### DATA RECORDS

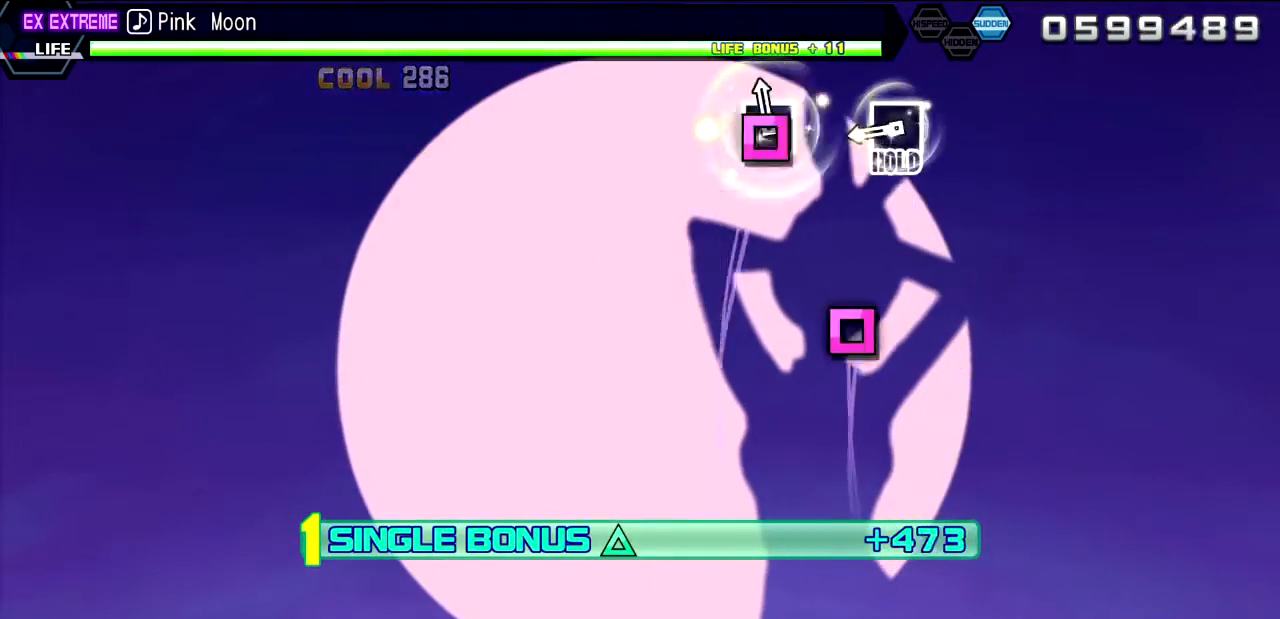
{"buttons": ["L2", "R2"], "left_stick": "center", "right_stick": "center", "events": [[50, "SQUARE", "down"], [167, "SQUARE", "up"], [300, "SQUARE", "down"], [400, "L2", "down"], [483, "SQUARE", "up"]]}
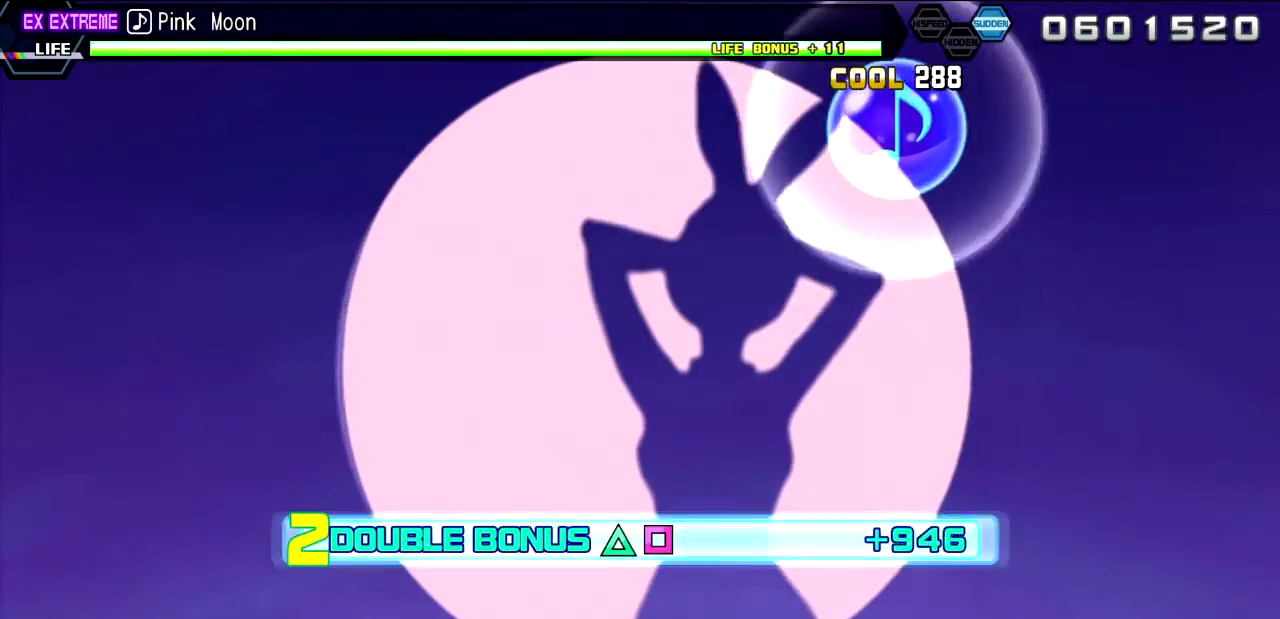
{"buttons": ["L2"], "left_stick": "center", "right_stick": "center", "events": [[33, "R2", "up"]]}
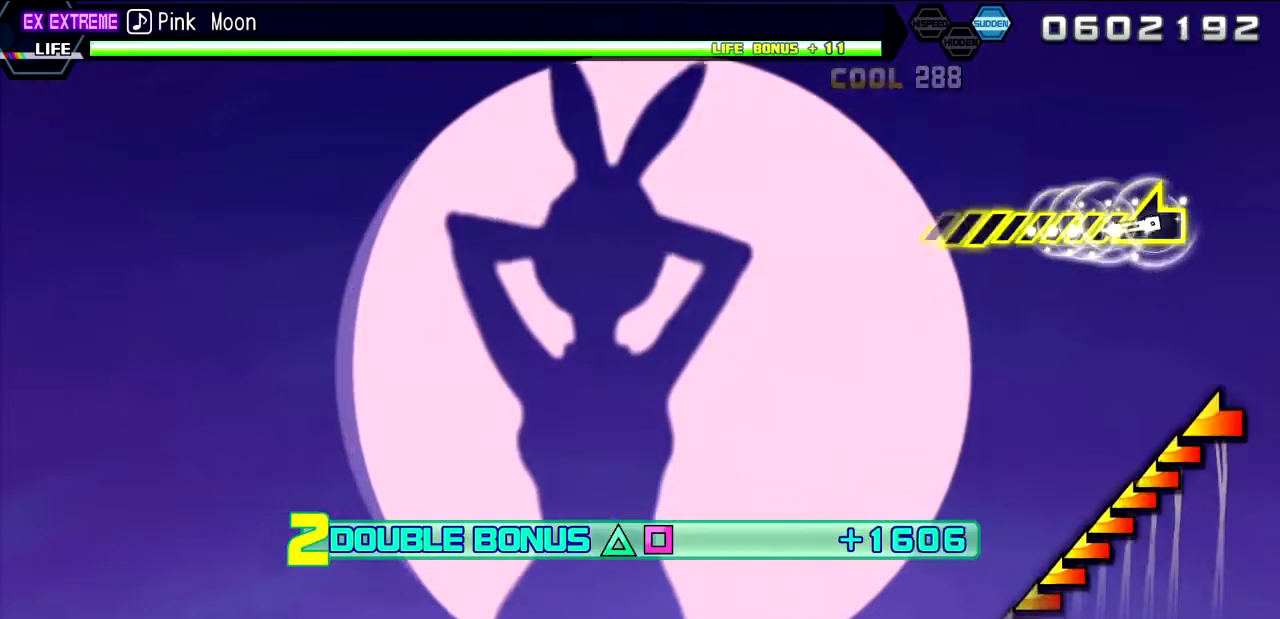
{"buttons": ["L2"], "left_stick": "left", "right_stick": "center", "events": [[217, "left_stick", "left"]]}
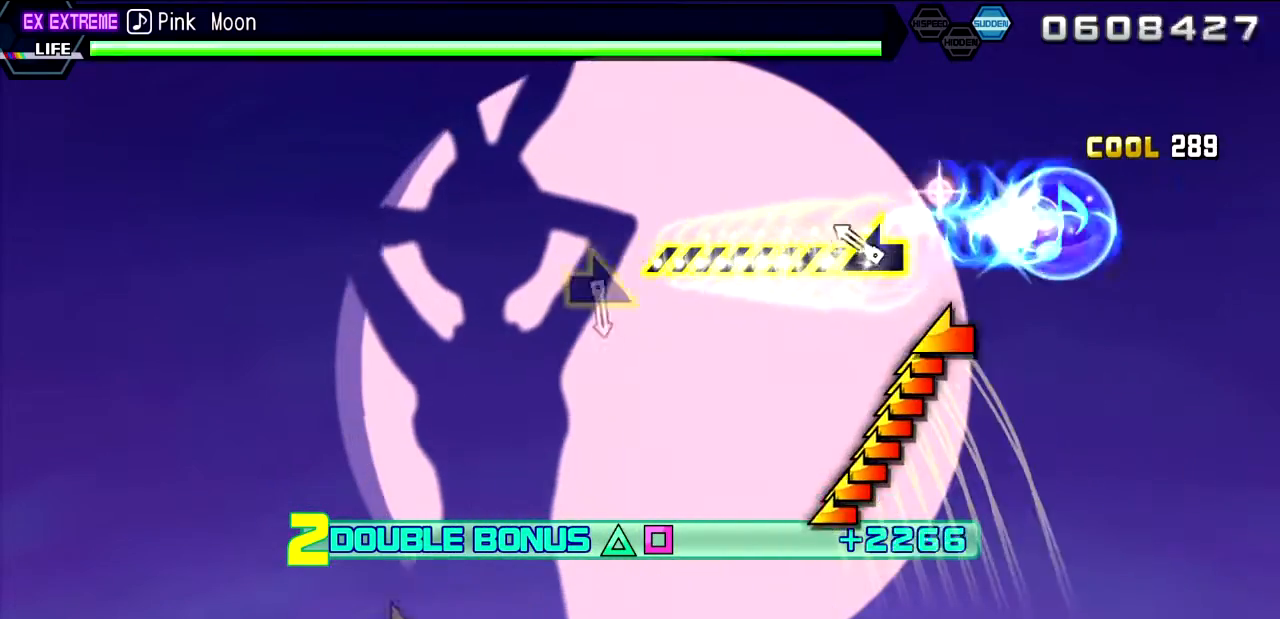
{"buttons": ["L2"], "left_stick": "center", "right_stick": "center", "events": [[17, "left_stick", "center"], [133, "left_stick", "left"], [350, "left_stick", "center"]]}
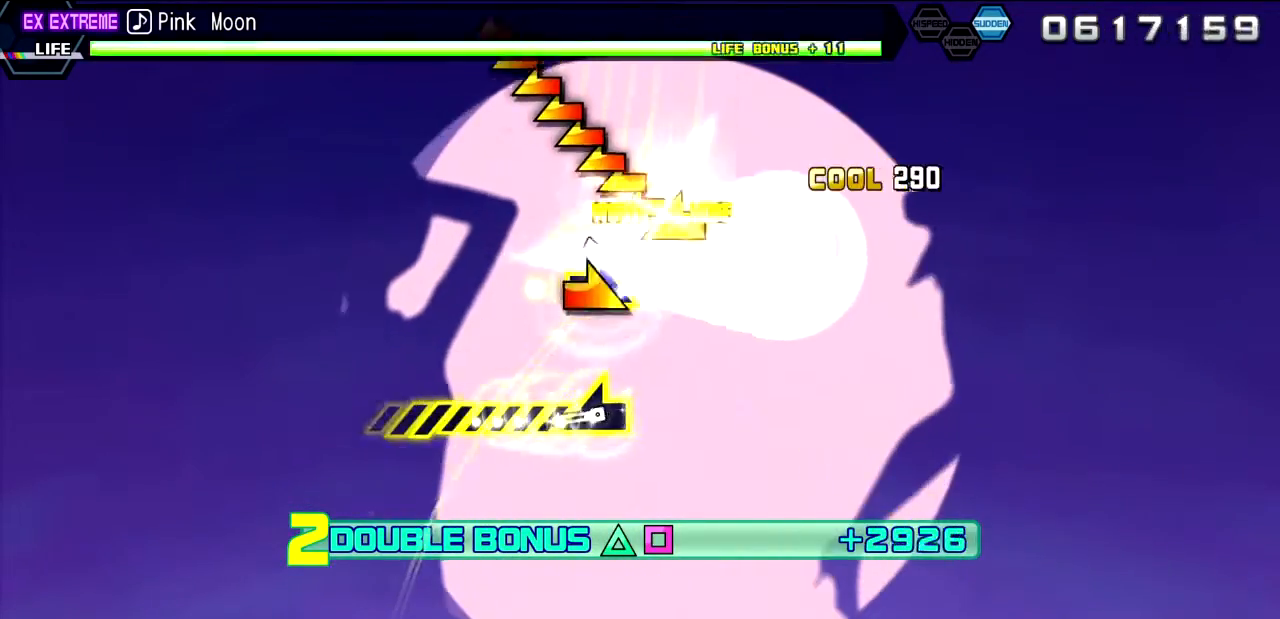
{"buttons": ["L2"], "left_stick": "left", "right_stick": "center", "events": [[33, "left_stick", "down-right"], [150, "left_stick", "center"], [267, "left_stick", "left"]]}
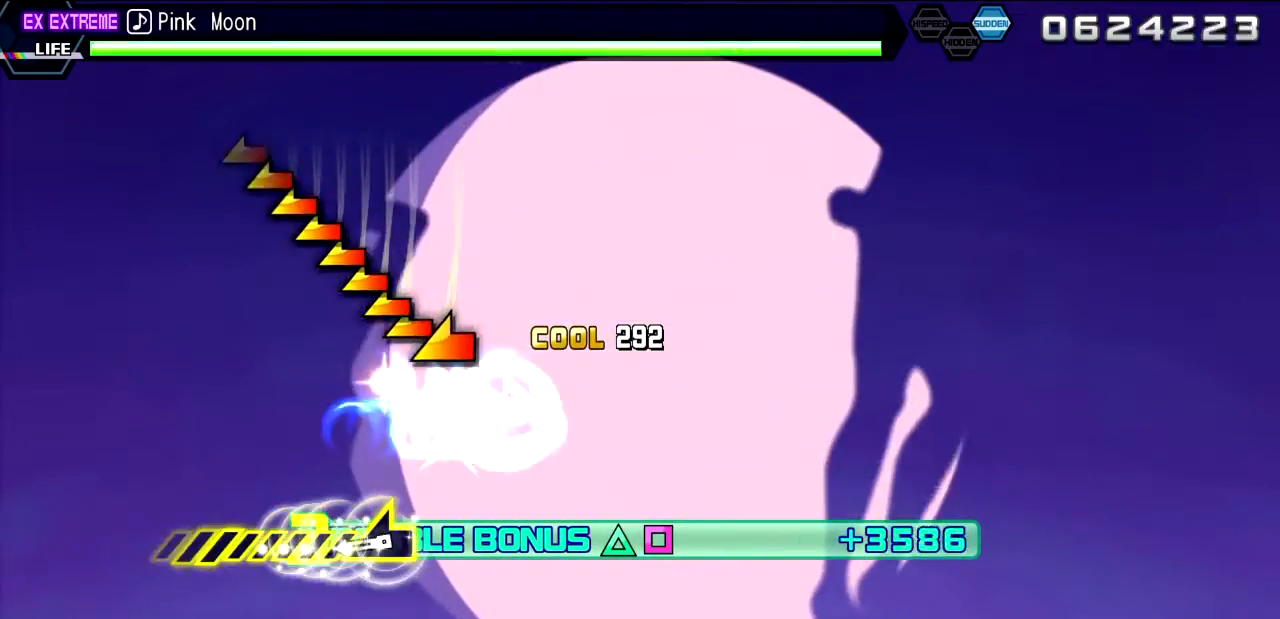
{"buttons": ["L2"], "left_stick": "left", "right_stick": "center", "events": [[83, "left_stick", "center"], [250, "left_stick", "left"]]}
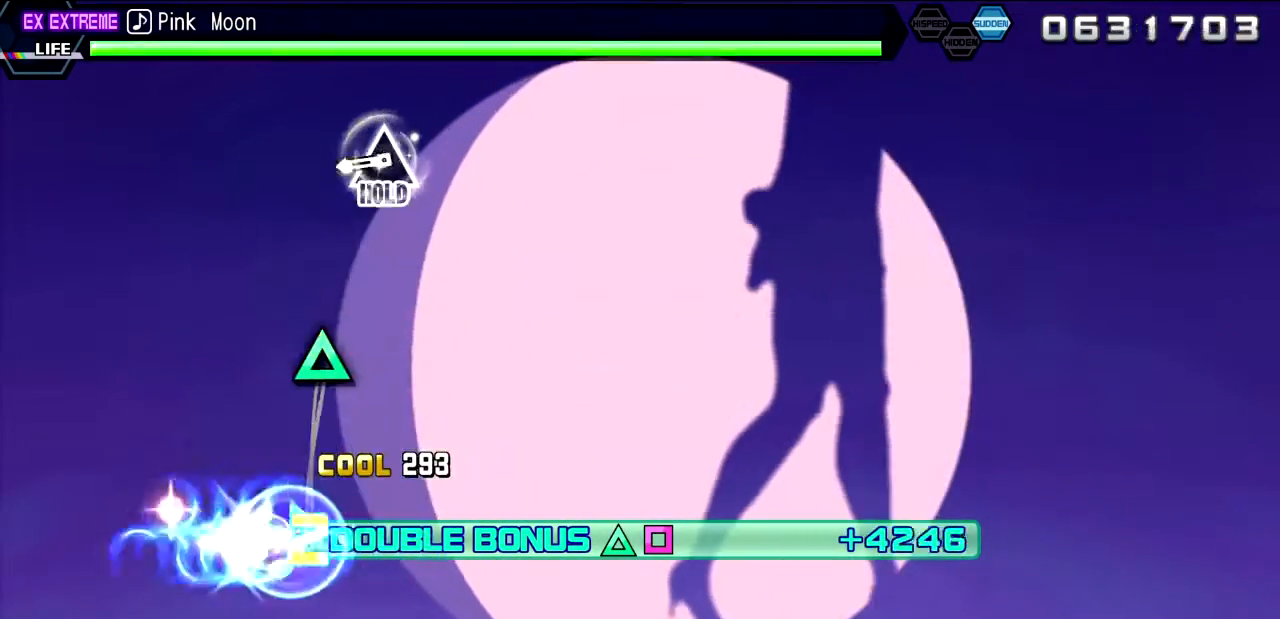
{"buttons": ["R2"], "left_stick": "center", "right_stick": "center", "events": [[67, "left_stick", "center"], [267, "TRIANGLE", "down"], [317, "R2", "down"], [433, "TRIANGLE", "up"], [500, "L2", "up"]]}
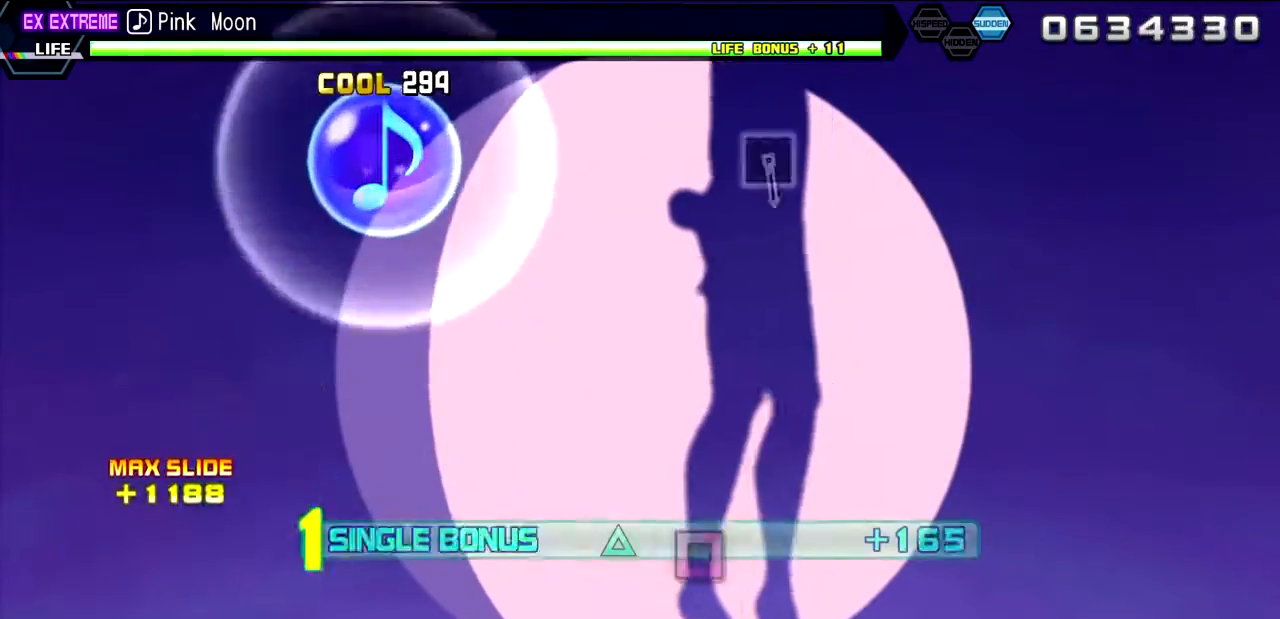
{"buttons": ["R2"], "left_stick": "center", "right_stick": "center", "events": []}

### WHAT NEEDS TO BE DONE
The listing above must be repeated exactly. Its pictures are not part of the copy.

### RESPONSE AREA
{"buttons": ["L2", "R2"], "left_stick": "center", "right_stick": "center", "events": [[50, "SQUARE", "down"], [167, "SQUARE", "up"], [300, "SQUARE", "down"], [400, "L2", "down"], [483, "SQUARE", "up"]]}
{"buttons": ["L2"], "left_stick": "center", "right_stick": "center", "events": [[33, "R2", "up"]]}
{"buttons": ["L2"], "left_stick": "left", "right_stick": "center", "events": [[217, "left_stick", "left"]]}
{"buttons": ["L2"], "left_stick": "center", "right_stick": "center", "events": [[17, "left_stick", "center"], [133, "left_stick", "left"], [350, "left_stick", "center"]]}
{"buttons": ["L2"], "left_stick": "left", "right_stick": "center", "events": [[33, "left_stick", "down-right"], [150, "left_stick", "center"], [267, "left_stick", "left"]]}
{"buttons": ["L2"], "left_stick": "left", "right_stick": "center", "events": [[83, "left_stick", "center"], [250, "left_stick", "left"]]}
{"buttons": ["R2"], "left_stick": "center", "right_stick": "center", "events": [[67, "left_stick", "center"], [267, "TRIANGLE", "down"], [317, "R2", "down"], [433, "TRIANGLE", "up"], [500, "L2", "up"]]}
{"buttons": ["R2"], "left_stick": "center", "right_stick": "center", "events": []}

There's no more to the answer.